The processing of the Harmonized Sentinel-2 MSI dataset involves utilizing the Quality Assurance (QA) band to exclude pixels affected by cloud and shadow interference, obtaining images of rubber forests during the long leaf period, with cloud cover less than 20%, and applying median synthesis to the de-clouded images to generate an image with 20 m resolution.

Table 2. Spectral bands and their wavelengths of Sentinel-2 used in this study.

Name	Description	Resolution	Wavelength
B2	Blue	10 m	496.6 nm (S2A)/492.1 nm (S2B)
B3	Green	10 m	560 nm (S2A)/559 nm (S2B)
B4	Red	10 m	664.5 nm (S2A)/665 nm (S2B)
B5	Red Edge 1	20 m	703.9 nm (S2A)/703.8 nm (S2B)
B6	Red Edge 2	20 m	740.2 nm (S2A)/739.1 nm (S2B)
B7	Red Edge 3	20 m	782.5 nm (S2A)/779.7 nm (S2B)
B8	NIR	10 m	835.1 nm (S2A)/833 nm (S2B)
B11	SWIR 1	20 m	1613.7 nm (S2A)/1610.4 nm (S2B)
B12	SWIR 2	20 m	2202.4 nm (S2A)/2185.7 nm (S2B)

displays the detailed image bands and parameters. All of these data are accessible on the GEE cloud computing platform at any time.

Data supplied:
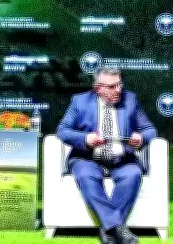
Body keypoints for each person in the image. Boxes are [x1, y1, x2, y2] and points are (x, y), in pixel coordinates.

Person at [57, 67, 157, 244]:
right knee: (86, 175)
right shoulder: (80, 101)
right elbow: (62, 131)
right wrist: (86, 139)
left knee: (133, 174)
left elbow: (150, 130)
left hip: (122, 159)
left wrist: (141, 138)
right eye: (112, 87)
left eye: (119, 84)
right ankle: (118, 228)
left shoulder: (130, 100)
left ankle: (107, 229)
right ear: (98, 88)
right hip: (87, 158)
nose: (118, 90)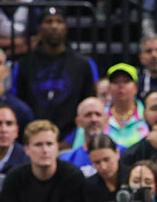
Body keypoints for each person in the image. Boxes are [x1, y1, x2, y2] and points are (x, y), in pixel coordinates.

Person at [13, 8, 98, 136]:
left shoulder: (83, 64)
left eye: (59, 21)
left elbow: (90, 104)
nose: (54, 26)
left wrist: (71, 140)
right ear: (40, 28)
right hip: (34, 139)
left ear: (66, 28)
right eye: (49, 21)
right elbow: (19, 104)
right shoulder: (24, 64)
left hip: (72, 141)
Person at [0, 120, 84, 202]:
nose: (45, 150)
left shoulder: (72, 176)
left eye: (49, 144)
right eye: (38, 145)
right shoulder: (15, 178)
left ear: (57, 147)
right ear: (27, 149)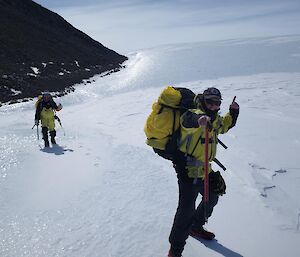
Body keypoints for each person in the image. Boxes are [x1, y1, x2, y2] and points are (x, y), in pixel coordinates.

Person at [168, 87, 239, 257]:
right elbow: (187, 120)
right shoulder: (194, 113)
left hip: (204, 168)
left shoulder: (214, 119)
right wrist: (200, 119)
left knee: (213, 195)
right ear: (203, 101)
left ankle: (196, 227)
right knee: (186, 210)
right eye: (210, 102)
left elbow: (225, 125)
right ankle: (175, 251)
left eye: (217, 103)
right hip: (188, 169)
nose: (214, 106)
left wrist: (233, 113)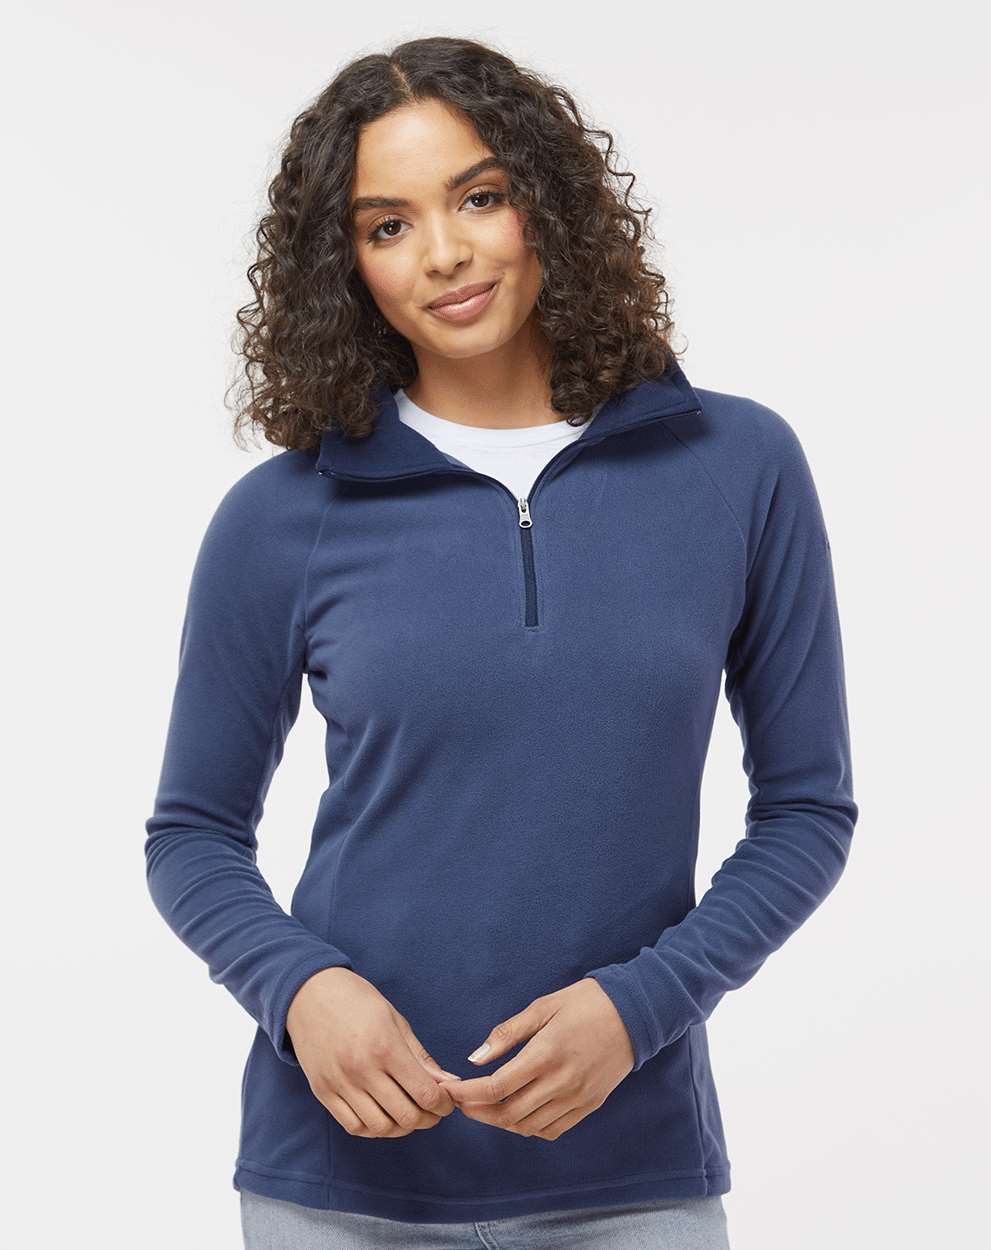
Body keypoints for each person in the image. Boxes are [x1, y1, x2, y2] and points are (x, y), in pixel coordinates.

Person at [144, 35, 859, 1250]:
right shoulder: (282, 515)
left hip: (631, 1174)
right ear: (346, 268)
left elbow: (806, 811)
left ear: (548, 203)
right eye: (387, 225)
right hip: (337, 1181)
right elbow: (192, 834)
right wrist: (301, 989)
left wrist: (642, 1006)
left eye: (478, 197)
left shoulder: (734, 465)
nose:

Instructions:
a. According to the Sentinel-2 excerpt, what is the maximum cloud cover allowed for the rubber forest images?
b. From the Sentinel-2 excerpt, list every band with a resolution of 20 m, giving each band's name and description.
c. Carry on the Sentinel-2 excerpt from its final sentence.

Results for each task:
a. Less than 20%.

b. B5 (Red Edge 1), B6 (Red Edge 2), B7 (Red Edge 3), B11 (SWIR 1), B12 (SWIR 2)

c.
2.3. Spectral and Textural Metrics Calculation

2.3.1. Vegetation Indices (VIs) Calculation

To estimate the AGB of rubber plantations, seven vegetation indices (VIs) sensitive to canopy structure and biomass were selected [8,17,46,47]. The spectral band parameters of satellite images were used to calculate the selected VIs (

Table 3. Summary of vegetation indices derived from the Satellite Imagery for the AGB estimation of rubber plantations.

VI	Name	Formula	Reference
NDVI	Normalized Difference Vegetation Index	$\frac{NIR-RED}{NIR+RED}$	[48]
EVI	Enhanced Vegetation Index	$\frac{2.5·(NIR-RED)}{NIR+6·RED-7.5·BLUE+1}$	[49]
RVI	Ratio Vegetation Index	$\frac{NIR}{RED}$	[50]
NDWI	Normalized Difference Water Index	$\frac{GREEN-NIR}{GREEN+NIR}$	[51]
LSWI	Land Surface Water Index	$\frac{NIR-SWIR1}{NIR+SWIR1}$	[52]
NDRE	Normalized Difference Red Edge Index	$\frac{NIR-RE}{NIR+RE}$	[53]
MSAVI	Modified Soil-Adjusted Vegetation Index	$\frac{\left(2\times NIR+1-\sqrt{{(2\times NIR+1)}^2-8\times (NIR-RED)}\right)}{2}$	[54]

).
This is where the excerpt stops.